The GMBO/PECAN module is used for fitting generalized models to binomial odds or estimation of odds ratios or matched or unmatched case-control data. For binomial data the key variables are a case-count variable and a number-of-trials variable. The case-count variable must be specified to fit a model in GMBO/PECAN; the number-of-trials variable is required if each record represents more than one trial. GMBO/PECAN models can include stratification variables specified with the STRATA command. Stratification variables (also called risk set indicators) must be specified when working with matched case-control data. (Stratification is discussed later in this chapter.)

For Bernoulli data, that is, where each record represents the outcome of a single trial, the case-count variable must be a 0/1 variable. For binomial data in which each record describes the results of several trials, the values of the case-count variable must be greater than or equal to 0 and less than or equal to the number of trials. The default name for the case-count variable is CASES. The CASES command is used for explicit specification of the case-count variable. If the case-count and number-of-trials variables are inconsistent, fitting stops and an error message is printed.

Default names for the number-of-trials variable are TRIALS or N. The number-of-trials variable can be explicitly specified using either the TRIALS or the N command. A trials variable is not required for Bernoulli data.

PECAN is a special algorithm used fit regression models to the odds ratio in matched case-control studies using conditional logistic regression methods (Gail, Lubin et al. 1981). For such data the key variables are an indicator of whether a record refers to a case or a control, called the case-control indicator and one or more set-identifier variables. Both a case-control indicator and one or more set-identifier variables to fit models to matched case-control data must be specified before fitting a model with PECAN.

The case-control indicator variable must be coded as 1 for cases and 0 for controls. (If the input data are not coded in this way, transformations can be used to create the case-control indicator.) Both cases and cc are recognized as default names for the case-control indicator variable. If the input data contains variables with both of these names, the first one encountered is assumed to be the case-control variable. The CASES command can be used for explicit specification of the case-control indicator variable. (CC is recognized as a synonym for CASES.)

The case-control risk sets can be defined by either a set-identifier variable that has a unique value for each matched set or by a set of stratification variables. In the case when there is a single set-identifier variable the names strata and setno are recognized as default names for this key variable. If the input data contains variables with both of these names, the first one encountered is assumed to be the case-control variable.
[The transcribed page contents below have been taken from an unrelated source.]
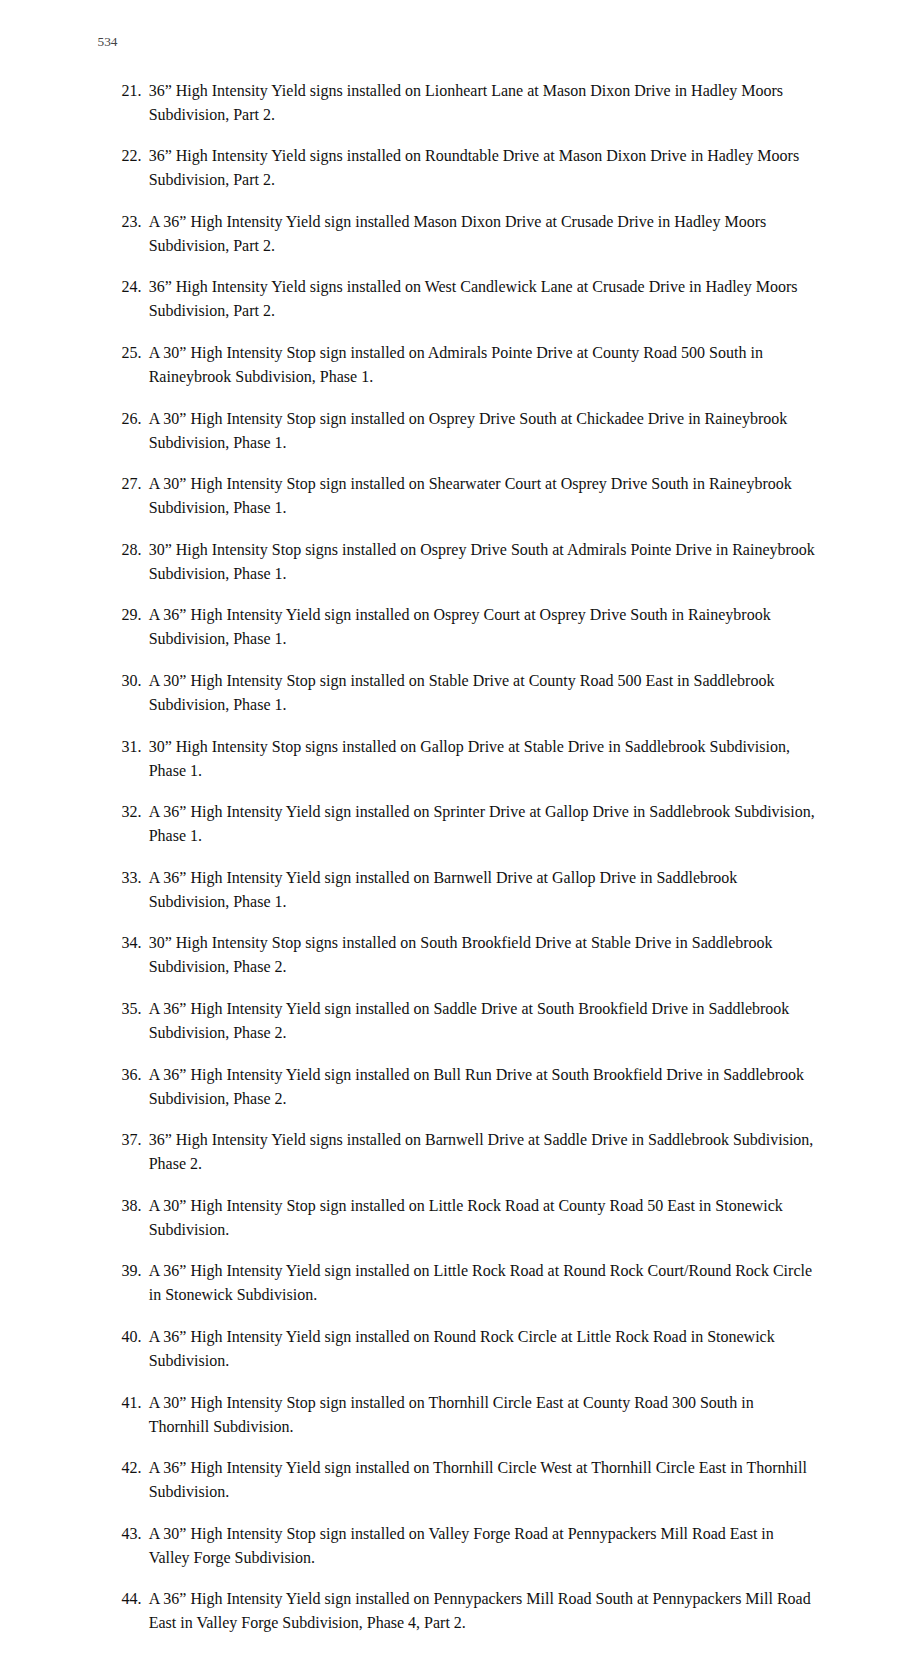534
36” High Intensity Yield signs installed on Lionheart Lane at Mason Dixon Drive in Hadley Moors Subdivision, Part 2.
36” High Intensity Yield signs installed on Roundtable Drive at Mason Dixon Drive in Hadley Moors Subdivision, Part 2.
A 36” High Intensity Yield sign installed Mason Dixon Drive at Crusade Drive in Hadley Moors Subdivision, Part 2.
36” High Intensity Yield signs installed on West Candlewick Lane at Crusade Drive in Hadley Moors Subdivision, Part 2.
A 30” High Intensity Stop sign installed on Admirals Pointe Drive at County Road 500 South in Raineybrook Subdivision, Phase 1.
A 30” High Intensity Stop sign installed on Osprey Drive South at Chickadee Drive in Raineybrook Subdivision, Phase 1.
A 30” High Intensity Stop sign installed on Shearwater Court at Osprey Drive South in Raineybrook Subdivision, Phase 1.
30” High Intensity Stop signs installed on Osprey Drive South at Admirals Pointe Drive in Raineybrook Subdivision, Phase 1.
A 36” High Intensity Yield sign installed on Osprey Court at Osprey Drive South in Raineybrook Subdivision, Phase 1.
A 30” High Intensity Stop sign installed on Stable Drive at County Road 500 East in Saddlebrook Subdivision, Phase 1.
30” High Intensity Stop signs installed on Gallop Drive at Stable Drive in Saddlebrook Subdivision, Phase 1.
A 36” High Intensity Yield sign installed on Sprinter Drive at Gallop Drive in Saddlebrook Subdivision, Phase 1.
A 36” High Intensity Yield sign installed on Barnwell Drive at Gallop Drive in Saddlebrook Subdivision, Phase 1.
30” High Intensity Stop signs installed on South Brookfield Drive at Stable Drive in Saddlebrook Subdivision, Phase 2.
A 36” High Intensity Yield sign installed on Saddle Drive at South Brookfield Drive in Saddlebrook Subdivision, Phase 2.
A 36” High Intensity Yield sign installed on Bull Run Drive at South Brookfield Drive in Saddlebrook Subdivision, Phase 2.
36” High Intensity Yield signs installed on Barnwell Drive at Saddle Drive in Saddlebrook Subdivision, Phase 2.
A 30” High Intensity Stop sign installed on Little Rock Road at County Road 50 East in Stonewick Subdivision.
A 36” High Intensity Yield sign installed on Little Rock Road at Round Rock Court/Round Rock Circle in Stonewick Subdivision.
A 36” High Intensity Yield sign installed on Round Rock Circle at Little Rock Road in Stonewick Subdivision.
A 30” High Intensity Stop sign installed on Thornhill Circle East at County Road 300 South in Thornhill Subdivision.
A 36” High Intensity Yield sign installed on Thornhill Circle West at Thornhill Circle East in Thornhill Subdivision.
A 30” High Intensity Stop sign installed on Valley Forge Road at Pennypackers Mill Road East in Valley Forge Subdivision.
A 36” High Intensity Yield sign installed on Pennypackers Mill Road South at Pennypackers Mill Road East in Valley Forge Subdivision, Phase 4, Part 2.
Risk sets for matched case control studies can also be defined by a set of categorical stratification variable. Either the STRATA or the SETNO command can be used for explicit specification of the set-identifier variables.

One feature of GMBO/PECAN is that it can be used to model odds ratios using a combination of conditional and unconditional likelihood methods with the choice of method used for a stratum determined by the total number of records in the stratum. By default the conditional likelihood is used for risk sets with 50 or fewer records and the unconditional likelihood for a model with an explicit stratum parameter is used for stratum with larger numbers of cases. The user can control the threshold used to switch between the conditional and unconditional likelihoods using the CONDITIONAL command.